» **TASK DIRECTIONS**
Counting only lines below that hold "exceptions", give the total alone.

Extracted data entries
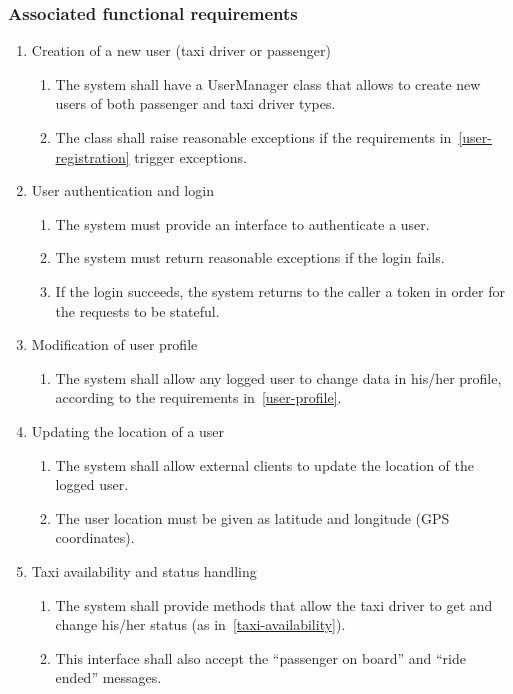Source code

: \subsubsection{Associated functional requirements}
\begin{enumerate}
\item Creation of a new user (taxi driver or passenger)
\begin{enumerate}
    \item The system shall have a UserManager class that allows to create new users of both passenger and taxi driver types.
    \item The class shall raise reasonable exceptions if the requirements in~\autoref{user-registration} trigger exceptions.
\end{enumerate}
\item User authentication and login
\begin{enumerate}
    \item The system must provide an interface to authenticate a user.
    \item The system must return reasonable exceptions if the login fails.
    \item If the login succeeds, the system returns to the caller a token in order for the requests to be stateful.
\end{enumerate}
\item Modification of user profile
\begin{enumerate}
    \item The system shall allow any logged user to change data in his/her profile, according to the requirements in~\autoref{user-profile}.
\end{enumerate}
\item Updating the location of a user
\begin{enumerate}
    \item The system shall allow external clients to update the location of the logged user.
    \item The user location must be given as latitude and longitude (GPS coordinates).
\end{enumerate}
\item Taxi availability and status handling
\begin{enumerate}
    \item The system shall provide methods that allow the taxi driver to get and change his/her status (as in~\autoref{taxi-availability}).
    \item This interface shall also accept the ``passenger on board'' and ``ride ended'' messages.

\end{enumerate}
\end{enumerate}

» **TASK ANSWER**
2